Another toll road bites the dust, this time in South Carolina

Link to article here.

Greenville Southern Connector headed for bankruptcy – default likely Jan 1 2010
Posted on Mon, 2009-10-05
Toll Road News

US Bank, trustees for the bondholders of Connector 2000 Association, the owner of the Southern Connector tollroad in Greenville South Carolina have issued an official notice that they expect a default Jan 1, 2010 with insufficient funds being available from the pike to make debt service that’s due. They say the Association concluded that converting the not-for-profit into a for-profit toll concession to avoid default – as occurred with the Pocahontas Parkway in Richmond VA – is not feasible.

In or outside bankruptcy there will be a forced “restructuring” of the bond capital, the US Bank trustees say. Investors will take a hit. (NOTE: US Bank would like us to note that they did not use the word “forced” of the capital restructing, though that’s what we think it is! Also we have corrected the second sentence to reflect that the Association concluded sale to a for-profit concession was infeasible ahead of bankruptcy restructuring, not US Bank – editor 2009-10-07)

South Carolina DOT has already declared “an insolvency Event of Default” in a letter of June 12 which called on the not-for-profit owners to seek a “plan of adjustment.” SCDOT says it reserves the right to terminate the Association’s License Agreement under which the Connector Association operates the tollroad. Macquarie Capital is working for the trustee.

Material provided:
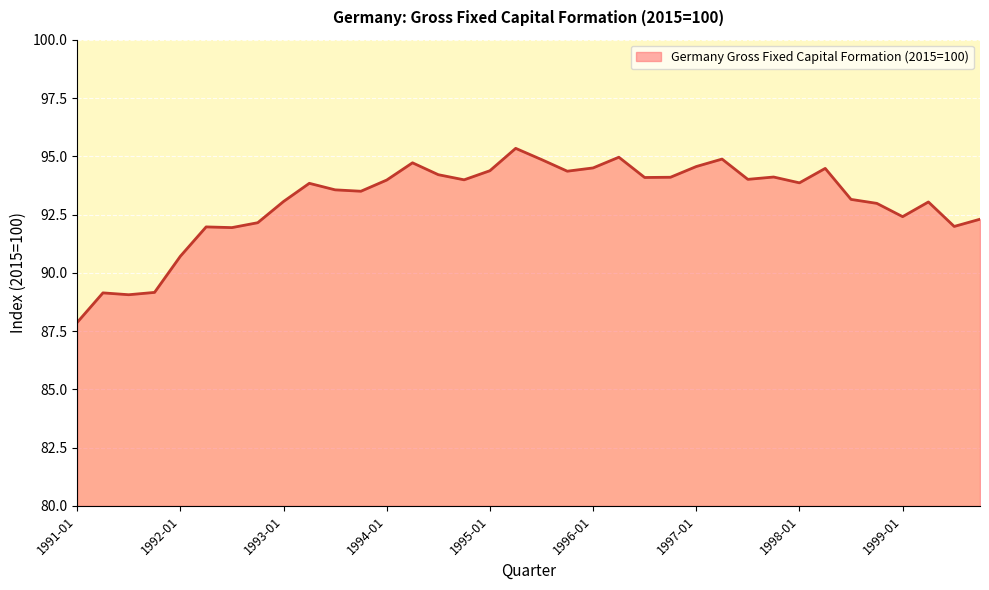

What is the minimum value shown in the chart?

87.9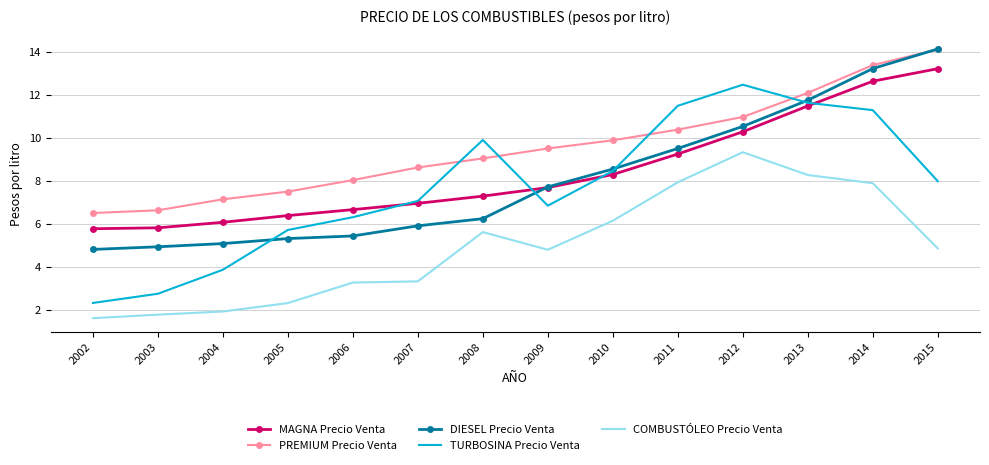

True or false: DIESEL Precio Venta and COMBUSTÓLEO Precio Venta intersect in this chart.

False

Exercise goal:
Carry on the news article above about the Greenville Southern Connector toll road, starting right after its final sentence.

Result:
Accountants blast Association

Things may be worse than the official reports. Association accountants Bradshaw Gordon & Clinkscales in a statement accompanying an Update on the association’s financial condition say that accounting standards board (GASB) requirements have not been met, and warn that the effect of the pike’s departure from accounting standards has not been determined.

They say in one passage: “Management has elected to omit substantially all of the disclosures and statements of cash flows required by accounting principles generally accepted in the US….”

Deficiency of $163m

The statement reports as of June 30  liabilities of $322m against assets of $160m for a net deficiency of $163m – comically they report cents as well as individual dollars. The largest liabilities are bonds of $304m but the Association also owes  the state DOT some $8m in unpaid license fees and interest.

Interest ten times operating profit

Toll revenues in the first half of the year were running at barely $5m/yr against operating expenses of $3.2m for an annual operating surplus of just $1.8m. Interest expense was ten times that and net loss was running at $22.8m after interest, depreciation and amortization.

Accumulated deficits are $163m, and they are being added to at about 14%/year.

Toll revenues for the first half of 2009 were running at 4% below year-ago levels, pretty much within the normal range for tollroads around the country. Since then they have been flat or slightly above year ago monthly levels.

Trouble from the get-go, traffic below half forecast

The Connector looked to be in trouble from virtually the day it opened in March 2001.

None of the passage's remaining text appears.